Lawyers and a retired judge have raised questions why Umno lawyer Tan Sri Muhammad Shafee Abdullah (pic) is appearing for the Registrar of Societies (RoS) in a civil action between the department and DAP over the party’s internal polls.

They asked if Shafee was the “new gun for hire” by Putrajaya to take on individuals and organisations against the government.

They said the Attorney General’s Chambers (AGC), which is the legal adviser to federal agencies, has an able and competent civil division to represent the RoS.

In fact, they said, traditionally, the AGC had appeared for the RoS and raised eyebrows why was there an exception this time.

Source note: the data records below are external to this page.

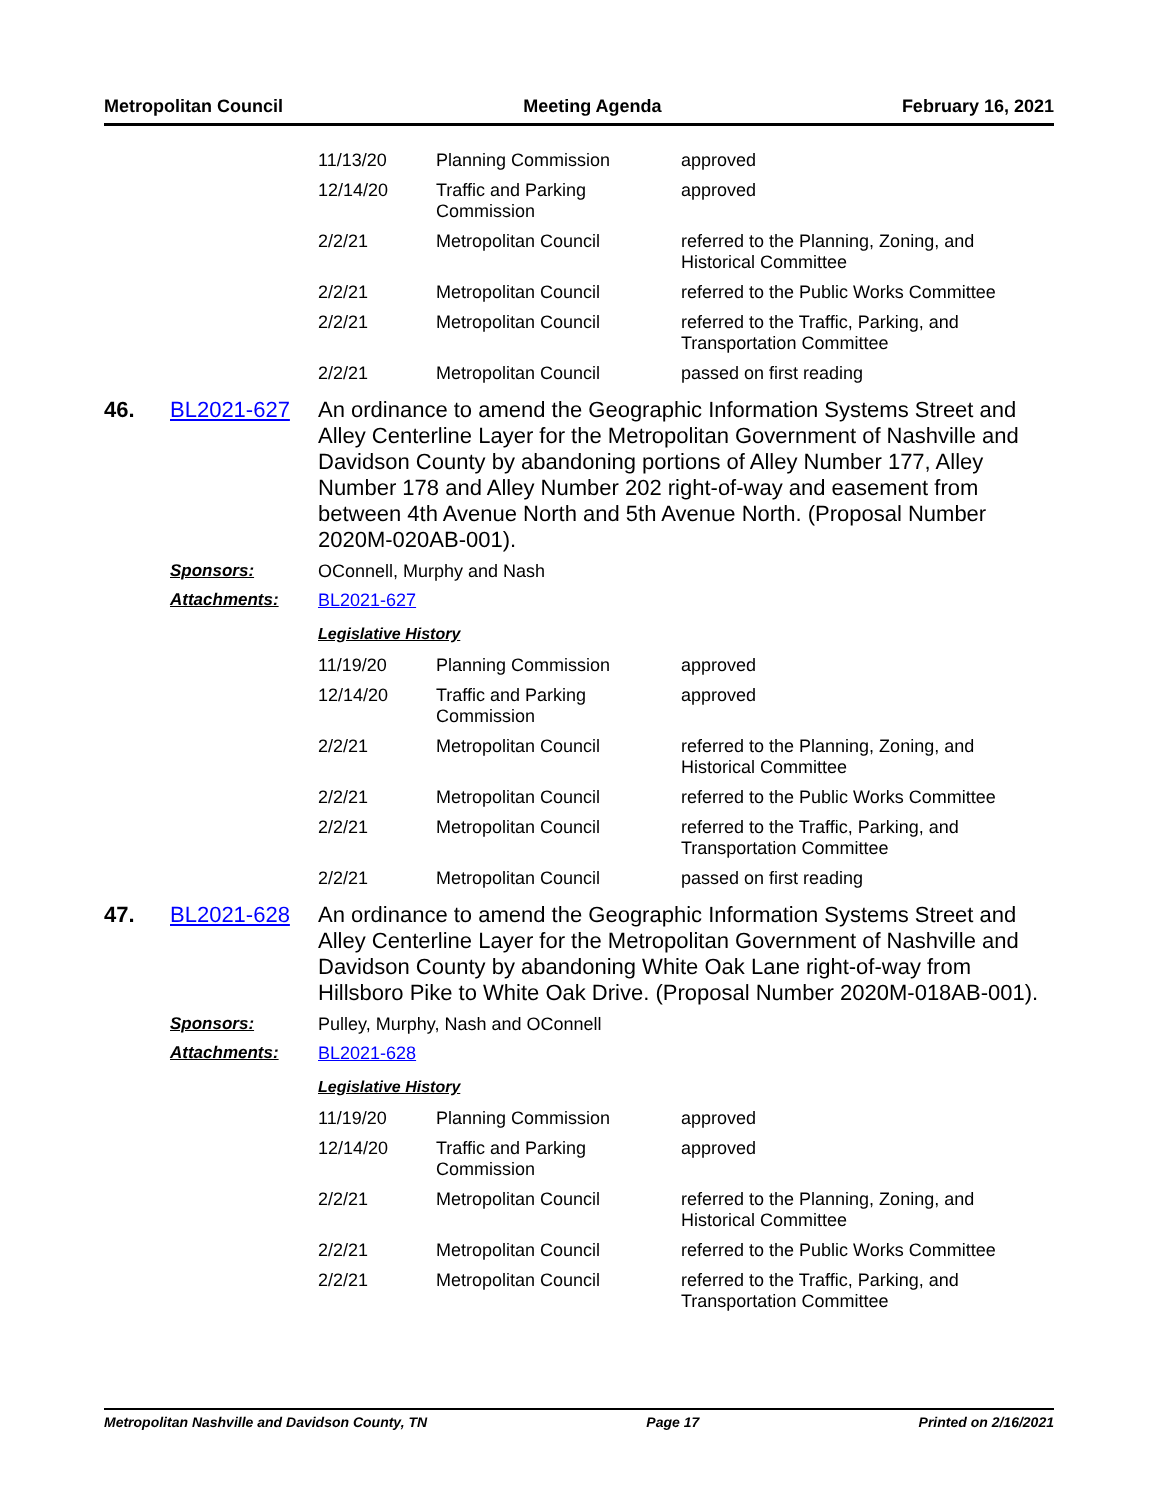Metropolitan Council Meeting Agenda February 16, 2021
| 11/13/20 | Planning Commission | approved |
| 12/14/20 | Traffic and Parking Commission | approved |
| 2/2/21 | Metropolitan Council | referred to the Planning, Zoning, and Historical Committee |
| 2/2/21 | Metropolitan Council | referred to the Public Works Committee |
| 2/2/21 | Metropolitan Council | referred to the Traffic, Parking, and Transportation Committee |
| 2/2/21 | Metropolitan Council | passed on first reading |
46. BL2021-627
An ordinance to amend the Geographic Information Systems Street and Alley Centerline Layer for the Metropolitan Government of Nashville and Davidson County by abandoning portions of Alley Number 177, Alley Number 178 and Alley Number 202 right-of-way and easement from between 4th Avenue North and 5th Avenue North. (Proposal Number 2020M-020AB-001).
Sponsors: OConnell, Murphy and Nash
Attachments: BL2021-627
Legislative History
| 11/19/20 | Planning Commission | approved |
| 12/14/20 | Traffic and Parking Commission | approved |
| 2/2/21 | Metropolitan Council | referred to the Planning, Zoning, and Historical Committee |
| 2/2/21 | Metropolitan Council | referred to the Public Works Committee |
| 2/2/21 | Metropolitan Council | referred to the Traffic, Parking, and Transportation Committee |
| 2/2/21 | Metropolitan Council | passed on first reading |
47. BL2021-628
An ordinance to amend the Geographic Information Systems Street and Alley Centerline Layer for the Metropolitan Government of Nashville and Davidson County by abandoning White Oak Lane right-of-way from Hillsboro Pike to White Oak Drive. (Proposal Number 2020M-018AB-001).
Sponsors: Pulley, Murphy, Nash and OConnell
Attachments: BL2021-628
Legislative History
| 11/19/20 | Planning Commission | approved |
| 12/14/20 | Traffic and Parking Commission | approved |
| 2/2/21 | Metropolitan Council | referred to the Planning, Zoning, and Historical Committee |
| 2/2/21 | Metropolitan Council | referred to the Public Works Committee |
| 2/2/21 | Metropolitan Council | referred to the Traffic, Parking, and Transportation Committee |
Metropolitan Nashville and Davidson County, TN Page 17 Printed on 2/16/2021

DAP lawyer Gobind Singh Deo said he came to know about Shafee being engaged by the RoS during a judicial review application case management exercise before a High Court in Kuala Lumpur on Wednesday.

Gobind said a junior lawyer from Shafee’s legal firm told the court registrar that the RoS had approached the senior lawyer to obtain his service.

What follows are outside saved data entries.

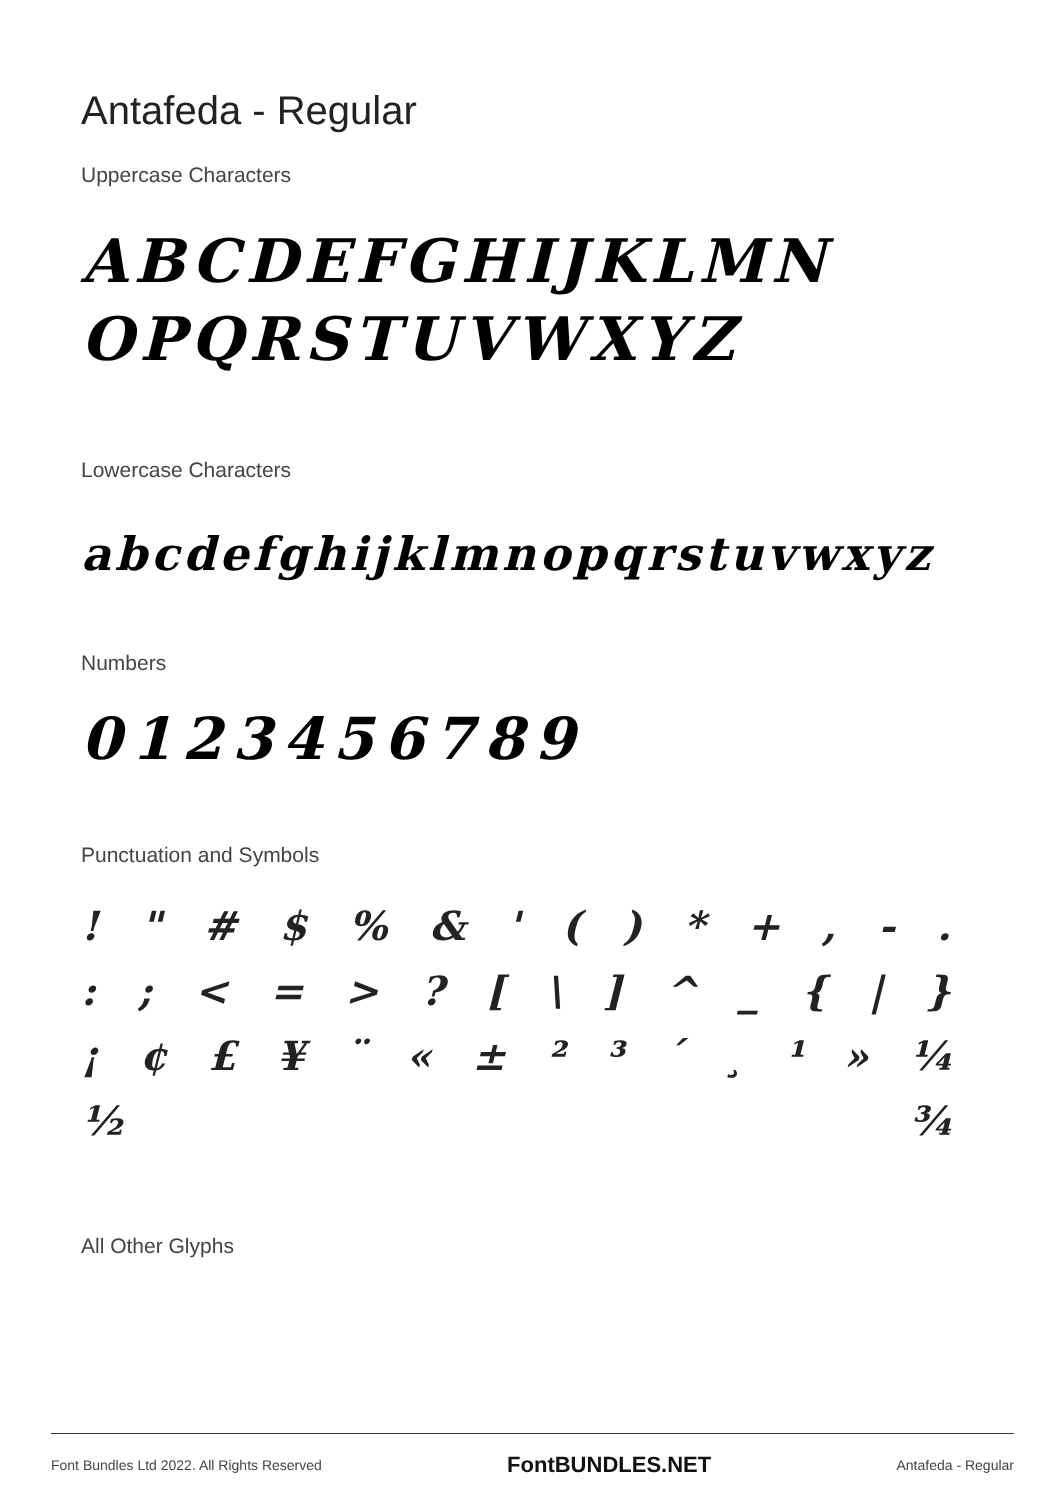Antafeda - Regular
Uppercase Characters
ABCDEFGHIJKLMN
OPQRSTUVWXYZ
Lowercase Characters
abcdefghijklmnopqrstuvwxyz
Numbers
0123456789
Punctuation and Symbols
! " # $% & ' () * +, -.
:; < = >? [\] ^ _ { | }
¡ ¢ £ ¥ ¨ « ± ²³ ´ ¸ ¹ » ¼
½ ¾
All Other Glyphs
Font Bundles Ltd 2022. All Rights Reserved FontBUNDLES.NET Antafeda - Regular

DAP, the leading opposition party in Malaysia, is challenging the RoS for its failure to recognise its office-bearers elected last September.

It held a second round of party elections about nine months later following RoS instructions to hold fresh polls.

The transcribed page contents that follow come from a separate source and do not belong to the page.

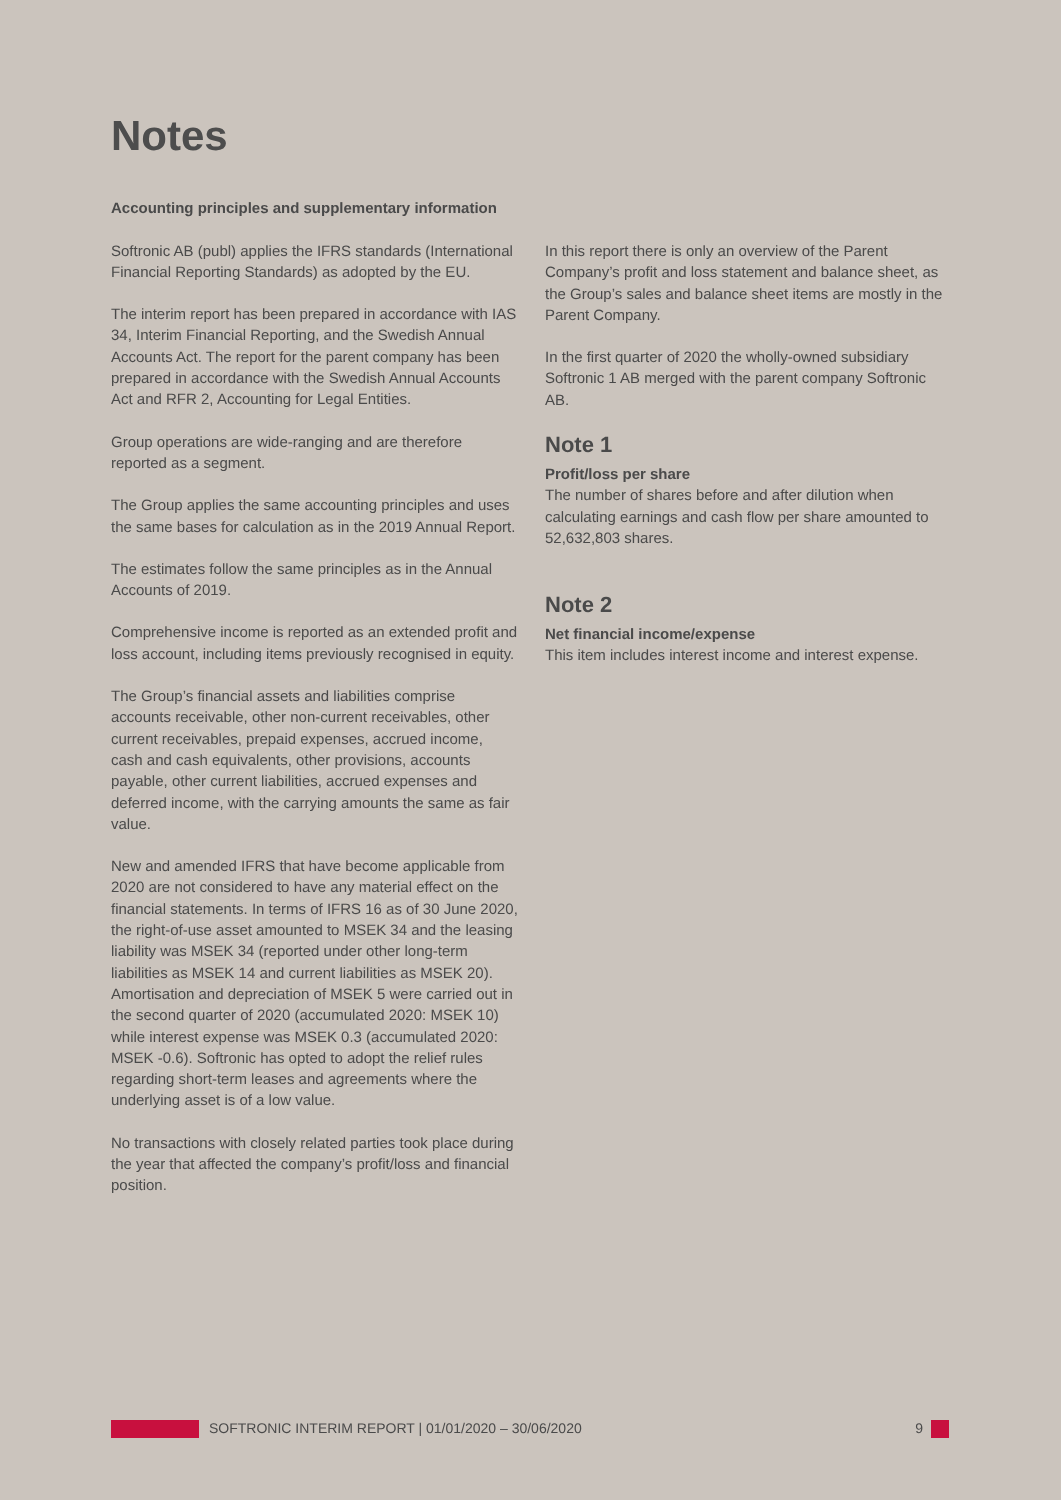Notes
Accounting principles and supplementary information
Softronic AB (publ) applies the IFRS standards (International Financial Reporting Standards) as adopted by the EU.
The interim report has been prepared in accordance with IAS 34, Interim Financial Reporting, and the Swedish Annual Accounts Act. The report for the parent company has been prepared in accordance with the Swedish Annual Accounts Act and RFR 2, Accounting for Legal Entities.
Group operations are wide-ranging and are therefore reported as a segment.
The Group applies the same accounting principles and uses the same bases for calculation as in the 2019 Annual Report.
The estimates follow the same principles as in the Annual Accounts of 2019.
Comprehensive income is reported as an extended profit and loss account, including items previously recognised in equity.
The Group’s financial assets and liabilities comprise accounts receivable, other non-current receivables, other current receivables, prepaid expenses, accrued income, cash and cash equivalents, other provisions, accounts payable, other current liabilities, accrued expenses and deferred income, with the carrying amounts the same as fair value.
New and amended IFRS that have become applicable from 2020 are not considered to have any material effect on the financial statements. In terms of IFRS 16 as of 30 June 2020, the right-of-use asset amounted to MSEK 34 and the leasing liability was MSEK 34 (reported under other long-term liabilities as MSEK 14 and current liabilities as MSEK 20). Amortisation and depreciation of MSEK 5 were carried out in the second quarter of 2020 (accumulated 2020: MSEK 10) while interest expense was MSEK 0.3 (accumulated 2020: MSEK -0.6). Softronic has opted to adopt the relief rules regarding short-term leases and agreements where the underlying asset is of a low value.
No transactions with closely related parties took place during the year that affected the company’s profit/loss and financial position.
In this report there is only an overview of the Parent Company’s profit and loss statement and balance sheet, as the Group’s sales and balance sheet items are mostly in the Parent Company.
In the first quarter of 2020 the wholly-owned subsidiary Softronic 1 AB merged with the parent company Softronic AB.
Note 1
Profit/loss per share
The number of shares before and after dilution when calculating earnings and cash flow per share amounted to 52,632,803 shares.
Note 2
Net financial income/expense
This item includes interest income and interest expense.
SOFTRONIC INTERIM REPORT | 01/01/2020 – 30/06/2020 9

A retired judge said the AGC had excellent federal counsel like Amarjeet Singh, Alice Loke and Narkunavathi Sundareson to conduct civil cases.

“I am unable to see why they are inadequate to handle the matter unless it was a political battle between DAP and Barisan Nasional,” said the ex-judicial officer who declined to be identified.

He said getting a lawyer reflected badly on the ability of the civil division of the AGC.

Former Bar council chairman Ragunath Kesavan said nothing in law stated that only a federal counsel must represent a government agency in a civil dispute.

He said only in a criminal case, the attorney general, who is also public prosecutor, acted for the state as public interest was involved.

“However, the Criminal Procedure Code empowers the public prosecutor to issue a fiat to a lawyer to conduct criminal cases on behalf the state,” he said.

The recent example was the appointment of Shafee as ad hoc deputy public prosecutor to lead the prosecution team which finally persuaded an appellate court to overturn the acquittal of Datuk Seri Anwar Ibrahim for sodomy.

Ragunath, however, said the question that begged an answer was why Shafee was appointed in this civil dispute.

Senior lawyer Karpal Singh said the Government Proceedings Act 1956 provided for the retaining of a lawyer by the attorney general to represent a federal officer in civil proceedings.

“However, that provision should only be invoked in exceptional cases where the expertise required is not available in the AGC,” said the former DAP national chairman and incumbent Bukit Gelugor MP.

Lawyer Datuk N. Sivananthan asked why taxpayers’ money be used to pay a private counsel when there was an AGC.

“In any event, if a lawyer is to be appointed, it should be with the consent of the attorney general,” he said, adding that the legal fee paid to Shafee must be disclosed.

Sivananthan asked whether the AGC was going to dish out criminal and civil cases to lawyers based on the recent trend of appointing Shafee in criminal and civil cases.

“An unhealthy precedent is being set,” he added.

Lawyers for Liberty executive director Eric Paulsen said the Malaysian AGC was well staffed with abundant resources and there was no reason to seek the aid of a lawyer.

“It raises a further question on what special expertise Shafee has that the entire AGC does not possess,” he said.

Paulsen the public could not be faulted with having the perception that public resources and agencies were used to eliminate those seen as anti-establishment.

“Shafee’s appointment to represent the RoS against DAP will be seen in a negative light.”

Attempts to get response from Attorney General Tan Sri Abdul Gani Patail and director-general of RoS Mohammad Razin Abdullah drew a blank. – April 11, 2014.